Work request:
Reproduce every line of each record below without any change.

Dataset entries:
********************

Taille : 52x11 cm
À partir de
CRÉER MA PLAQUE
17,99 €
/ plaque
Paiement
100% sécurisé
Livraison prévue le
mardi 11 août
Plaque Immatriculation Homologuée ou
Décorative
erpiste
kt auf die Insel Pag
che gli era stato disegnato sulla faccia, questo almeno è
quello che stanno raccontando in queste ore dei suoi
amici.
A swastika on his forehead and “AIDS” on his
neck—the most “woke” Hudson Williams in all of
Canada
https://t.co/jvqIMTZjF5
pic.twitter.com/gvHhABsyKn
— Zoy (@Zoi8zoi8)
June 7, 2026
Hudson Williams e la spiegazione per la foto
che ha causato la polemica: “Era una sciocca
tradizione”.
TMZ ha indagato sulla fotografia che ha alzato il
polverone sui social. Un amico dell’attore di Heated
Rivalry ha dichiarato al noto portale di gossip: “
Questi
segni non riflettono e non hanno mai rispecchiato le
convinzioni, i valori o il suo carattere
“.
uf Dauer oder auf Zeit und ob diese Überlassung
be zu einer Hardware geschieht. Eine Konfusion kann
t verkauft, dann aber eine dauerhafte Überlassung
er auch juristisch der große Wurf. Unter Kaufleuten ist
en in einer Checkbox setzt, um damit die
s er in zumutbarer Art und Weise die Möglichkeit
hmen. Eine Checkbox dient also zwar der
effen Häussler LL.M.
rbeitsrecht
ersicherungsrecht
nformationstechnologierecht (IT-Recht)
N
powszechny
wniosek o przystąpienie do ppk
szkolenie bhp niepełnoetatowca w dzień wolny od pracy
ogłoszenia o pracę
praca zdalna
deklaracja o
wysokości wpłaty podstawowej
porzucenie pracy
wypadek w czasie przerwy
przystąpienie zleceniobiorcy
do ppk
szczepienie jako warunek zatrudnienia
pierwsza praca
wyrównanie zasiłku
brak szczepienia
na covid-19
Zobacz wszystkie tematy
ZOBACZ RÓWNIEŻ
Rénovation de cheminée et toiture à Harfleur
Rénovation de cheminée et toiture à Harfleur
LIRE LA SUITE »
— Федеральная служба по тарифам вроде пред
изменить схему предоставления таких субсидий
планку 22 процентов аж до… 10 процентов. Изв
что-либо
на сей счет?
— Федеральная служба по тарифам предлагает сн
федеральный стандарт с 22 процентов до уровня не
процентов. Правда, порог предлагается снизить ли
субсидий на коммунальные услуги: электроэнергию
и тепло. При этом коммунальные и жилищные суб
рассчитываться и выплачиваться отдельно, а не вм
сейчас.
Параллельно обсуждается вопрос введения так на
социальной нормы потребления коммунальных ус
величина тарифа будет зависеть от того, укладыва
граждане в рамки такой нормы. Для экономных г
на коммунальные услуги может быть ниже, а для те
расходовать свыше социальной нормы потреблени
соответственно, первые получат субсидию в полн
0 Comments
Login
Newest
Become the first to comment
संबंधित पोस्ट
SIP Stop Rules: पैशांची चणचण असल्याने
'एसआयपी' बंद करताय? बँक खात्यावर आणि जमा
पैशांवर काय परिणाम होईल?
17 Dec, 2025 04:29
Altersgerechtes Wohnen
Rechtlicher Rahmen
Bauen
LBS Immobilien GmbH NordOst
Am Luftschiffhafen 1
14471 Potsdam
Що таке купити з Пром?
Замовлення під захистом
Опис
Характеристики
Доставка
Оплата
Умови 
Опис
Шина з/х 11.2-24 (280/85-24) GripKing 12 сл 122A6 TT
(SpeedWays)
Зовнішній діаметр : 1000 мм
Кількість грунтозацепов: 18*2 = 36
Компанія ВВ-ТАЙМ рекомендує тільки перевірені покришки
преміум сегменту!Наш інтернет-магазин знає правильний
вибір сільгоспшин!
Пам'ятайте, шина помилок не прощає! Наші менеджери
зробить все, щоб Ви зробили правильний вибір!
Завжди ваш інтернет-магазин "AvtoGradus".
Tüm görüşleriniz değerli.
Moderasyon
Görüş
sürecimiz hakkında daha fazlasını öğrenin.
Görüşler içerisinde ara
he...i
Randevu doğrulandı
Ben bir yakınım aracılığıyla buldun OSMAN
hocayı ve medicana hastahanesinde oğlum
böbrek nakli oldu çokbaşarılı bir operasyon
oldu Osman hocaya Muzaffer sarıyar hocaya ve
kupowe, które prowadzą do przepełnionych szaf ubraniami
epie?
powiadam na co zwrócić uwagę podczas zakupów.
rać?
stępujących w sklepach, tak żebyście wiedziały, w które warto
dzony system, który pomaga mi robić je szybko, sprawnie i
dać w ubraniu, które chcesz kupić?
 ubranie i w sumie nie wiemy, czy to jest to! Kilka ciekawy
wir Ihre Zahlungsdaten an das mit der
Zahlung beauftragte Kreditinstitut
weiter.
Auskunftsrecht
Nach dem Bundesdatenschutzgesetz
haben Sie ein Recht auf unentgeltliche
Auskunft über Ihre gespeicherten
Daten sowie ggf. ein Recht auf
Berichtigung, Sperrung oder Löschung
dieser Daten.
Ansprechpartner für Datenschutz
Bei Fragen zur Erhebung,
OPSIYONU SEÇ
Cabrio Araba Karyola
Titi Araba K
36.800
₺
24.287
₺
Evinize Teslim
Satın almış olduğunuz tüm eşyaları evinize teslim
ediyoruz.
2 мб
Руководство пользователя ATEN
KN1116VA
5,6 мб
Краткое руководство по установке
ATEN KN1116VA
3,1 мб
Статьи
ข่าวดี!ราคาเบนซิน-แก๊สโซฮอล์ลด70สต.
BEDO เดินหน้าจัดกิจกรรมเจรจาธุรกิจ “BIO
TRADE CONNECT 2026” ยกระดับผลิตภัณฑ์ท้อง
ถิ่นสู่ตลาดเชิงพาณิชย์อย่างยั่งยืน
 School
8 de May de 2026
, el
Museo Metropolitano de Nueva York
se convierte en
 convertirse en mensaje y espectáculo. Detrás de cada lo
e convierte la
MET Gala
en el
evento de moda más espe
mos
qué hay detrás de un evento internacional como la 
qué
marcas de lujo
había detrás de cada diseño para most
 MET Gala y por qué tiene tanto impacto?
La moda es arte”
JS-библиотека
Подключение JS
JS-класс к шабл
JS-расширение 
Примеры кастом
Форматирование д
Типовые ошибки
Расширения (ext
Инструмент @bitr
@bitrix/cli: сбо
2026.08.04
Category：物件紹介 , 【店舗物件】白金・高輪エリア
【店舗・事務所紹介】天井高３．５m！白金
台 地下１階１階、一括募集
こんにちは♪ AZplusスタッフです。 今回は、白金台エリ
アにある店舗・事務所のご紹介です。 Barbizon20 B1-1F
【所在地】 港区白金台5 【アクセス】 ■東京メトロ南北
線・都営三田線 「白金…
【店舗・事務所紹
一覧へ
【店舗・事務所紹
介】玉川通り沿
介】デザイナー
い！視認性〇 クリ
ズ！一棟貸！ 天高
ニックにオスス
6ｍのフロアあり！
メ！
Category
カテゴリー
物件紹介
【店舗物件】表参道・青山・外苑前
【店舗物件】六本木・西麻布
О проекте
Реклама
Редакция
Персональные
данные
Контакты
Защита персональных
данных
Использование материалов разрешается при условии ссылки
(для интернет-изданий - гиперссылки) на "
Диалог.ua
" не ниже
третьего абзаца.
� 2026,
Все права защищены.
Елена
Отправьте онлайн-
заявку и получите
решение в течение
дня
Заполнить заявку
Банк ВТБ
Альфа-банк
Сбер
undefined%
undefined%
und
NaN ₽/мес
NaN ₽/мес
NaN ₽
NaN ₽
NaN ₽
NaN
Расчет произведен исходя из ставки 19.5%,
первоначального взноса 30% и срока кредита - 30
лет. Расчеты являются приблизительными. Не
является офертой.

********************

Answer to this problem:
Taille : 52x11 cm
À partir de
CRÉER MA PLAQUE
17,99 €
/ plaque
Paiement
100% sécurisé
Livraison prévue le
mardi 11 août
Plaque Immatriculation Homologuée ou
Décorative
erpiste
kt auf die Insel Pag
che gli era stato disegnato sulla faccia, questo almeno è
quello che stanno raccontando in queste ore dei suoi
amici.
A swastika on his forehead and “AIDS” on his
neck—the most “woke” Hudson Williams in all of
Canada
https://t.co/jvqIMTZjF5
pic.twitter.com/gvHhABsyKn
— Zoy (@Zoi8zoi8)
June 7, 2026
Hudson Williams e la spiegazione per la foto
che ha causato la polemica: “Era una sciocca
tradizione”.
TMZ ha indagato sulla fotografia che ha alzato il
polverone sui social. Un amico dell’attore di Heated
Rivalry ha dichiarato al noto portale di gossip: “
Questi
segni non riflettono e non hanno mai rispecchiato le
convinzioni, i valori o il suo carattere
“.
uf Dauer oder auf Zeit und ob diese Überlassung
be zu einer Hardware geschieht. Eine Konfusion kann
t verkauft, dann aber eine dauerhafte Überlassung
er auch juristisch der große Wurf. Unter Kaufleuten ist
en in einer Checkbox setzt, um damit die
s er in zumutbarer Art und Weise die Möglichkeit
hmen. Eine Checkbox dient also zwar der
effen Häussler LL.M.
rbeitsrecht
ersicherungsrecht
nformationstechnologierecht (IT-Recht)
N
powszechny
wniosek o przystąpienie do ppk
szkolenie bhp niepełnoetatowca w dzień wolny od pracy
ogłoszenia o pracę
praca zdalna
deklaracja o
wysokości wpłaty podstawowej
porzucenie pracy
wypadek w czasie przerwy
przystąpienie zleceniobiorcy
do ppk
szczepienie jako warunek zatrudnienia
pierwsza praca
wyrównanie zasiłku
brak szczepienia
na covid-19
Zobacz wszystkie tematy
ZOBACZ RÓWNIEŻ
Rénovation de cheminée et toiture à Harfleur
Rénovation de cheminée et toiture à Harfleur
LIRE LA SUITE »
— Федеральная служба по тарифам вроде пред
изменить схему предоставления таких субсидий
планку 22 процентов аж до… 10 процентов. Изв
что-либо
на сей счет?
— Федеральная служба по тарифам предлагает сн
федеральный стандарт с 22 процентов до уровня не
процентов. Правда, порог предлагается снизить ли
субсидий на коммунальные услуги: электроэнергию
и тепло. При этом коммунальные и жилищные суб
рассчитываться и выплачиваться отдельно, а не вм
сейчас.
Параллельно обсуждается вопрос введения так на
социальной нормы потребления коммунальных ус
величина тарифа будет зависеть от того, укладыва
граждане в рамки такой нормы. Для экономных г
на коммунальные услуги может быть ниже, а для те
расходовать свыше социальной нормы потреблени
соответственно, первые получат субсидию в полн
0 Comments
Login
Newest
Become the first to comment
संबंधित पोस्ट
SIP Stop Rules: पैशांची चणचण असल्याने
'एसआयपी' बंद करताय? बँक खात्यावर आणि जमा
पैशांवर काय परिणाम होईल?
17 Dec, 2025 04:29
Altersgerechtes Wohnen
Rechtlicher Rahmen
Bauen
LBS Immobilien GmbH NordOst
Am Luftschiffhafen 1
14471 Potsdam
Що таке купити з Пром?
Замовлення під захистом
Опис
Характеристики
Доставка
Оплата
Умови 
Опис
Шина з/х 11.2-24 (280/85-24) GripKing 12 сл 122A6 TT
(SpeedWays)
Зовнішній діаметр : 1000 мм
Кількість грунтозацепов: 18*2 = 36
Компанія ВВ-ТАЙМ рекомендує тільки перевірені покришки
преміум сегменту!Наш інтернет-магазин знає правильний
вибір сільгоспшин!
Пам'ятайте, шина помилок не прощає! Наші менеджери
зробить все, щоб Ви зробили правильний вибір!
Завжди ваш інтернет-магазин "AvtoGradus".
Tüm görüşleriniz değerli.
Moderasyon
Görüş
sürecimiz hakkında daha fazlasını öğrenin.
Görüşler içerisinde ara
he...i
Randevu doğrulandı
Ben bir yakınım aracılığıyla buldun OSMAN
hocayı ve medicana hastahanesinde oğlum
böbrek nakli oldu çokbaşarılı bir operasyon
oldu Osman hocaya Muzaffer sarıyar hocaya ve
kupowe, które prowadzą do przepełnionych szaf ubraniami
epie?
powiadam na co zwrócić uwagę podczas zakupów.
rać?
stępujących w sklepach, tak żebyście wiedziały, w które warto
dzony system, który pomaga mi robić je szybko, sprawnie i
dać w ubraniu, które chcesz kupić?
 ubranie i w sumie nie wiemy, czy to jest to! Kilka ciekawy
wir Ihre Zahlungsdaten an das mit der
Zahlung beauftragte Kreditinstitut
weiter.
Auskunftsrecht
Nach dem Bundesdatenschutzgesetz
haben Sie ein Recht auf unentgeltliche
Auskunft über Ihre gespeicherten
Daten sowie ggf. ein Recht auf
Berichtigung, Sperrung oder Löschung
dieser Daten.
Ansprechpartner für Datenschutz
Bei Fragen zur Erhebung,
OPSIYONU SEÇ
Cabrio Araba Karyola
Titi Araba K
36.800
₺
24.287
₺
Evinize Teslim
Satın almış olduğunuz tüm eşyaları evinize teslim
ediyoruz.
2 мб
Руководство пользователя ATEN
KN1116VA
5,6 мб
Краткое руководство по установке
ATEN KN1116VA
3,1 мб
Статьи
ข่าวดี!ราคาเบนซิน-แก๊สโซฮอล์ลด70สต.
BEDO เดินหน้าจัดกิจกรรมเจรจาธุรกิจ “BIO
TRADE CONNECT 2026” ยกระดับผลิตภัณฑ์ท้อง
ถิ่นสู่ตลาดเชิงพาณิชย์อย่างยั่งยืน
 School
8 de May de 2026
, el
Museo Metropolitano de Nueva York
se convierte en
 convertirse en mensaje y espectáculo. Detrás de cada lo
e convierte la
MET Gala
en el
evento de moda más espe
mos
qué hay detrás de un evento internacional como la 
qué
marcas de lujo
había detrás de cada diseño para most
 MET Gala y por qué tiene tanto impacto?
La moda es arte”
JS-библиотека
Подключение JS
JS-класс к шабл
JS-расширение 
Примеры кастом
Форматирование д
Типовые ошибки
Расширения (ext
Инструмент @bitr
@bitrix/cli: сбо
2026.08.04
Category：物件紹介 , 【店舗物件】白金・高輪エリア
【店舗・事務所紹介】天井高３．５m！白金
台 地下１階１階、一括募集
こんにちは♪ AZplusスタッフです。 今回は、白金台エリ
アにある店舗・事務所のご紹介です。 Barbizon20 B1-1F
【所在地】 港区白金台5 【アクセス】 ■東京メトロ南北
線・都営三田線 「白金…
【店舗・事務所紹
一覧へ
【店舗・事務所紹
介】玉川通り沿
介】デザイナー
い！視認性〇 クリ
ズ！一棟貸！ 天高
ニックにオスス
6ｍのフロアあり！
メ！
Category
カテゴリー
物件紹介
【店舗物件】表参道・青山・外苑前
【店舗物件】六本木・西麻布
О проекте
Реклама
Редакция
Персональные
данные
Контакты
Защита персональных
данных
Использование материалов разрешается при условии ссылки
(для интернет-изданий - гиперссылки) на "
Диалог.ua
" не ниже
третьего абзаца.
� 2026,
Все права защищены.
Елена
Отправьте онлайн-
заявку и получите
решение в течение
дня
Заполнить заявку
Банк ВТБ
Альфа-банк
Сбер
undefined%
undefined%
und
NaN ₽/мес
NaN ₽/мес
NaN ₽
NaN ₽
NaN ₽
NaN
Расчет произведен исходя из ставки 19.5%,
первоначального взноса 30% и срока кредита - 30
лет. Расчеты являются приблизительными. Не
является офертой.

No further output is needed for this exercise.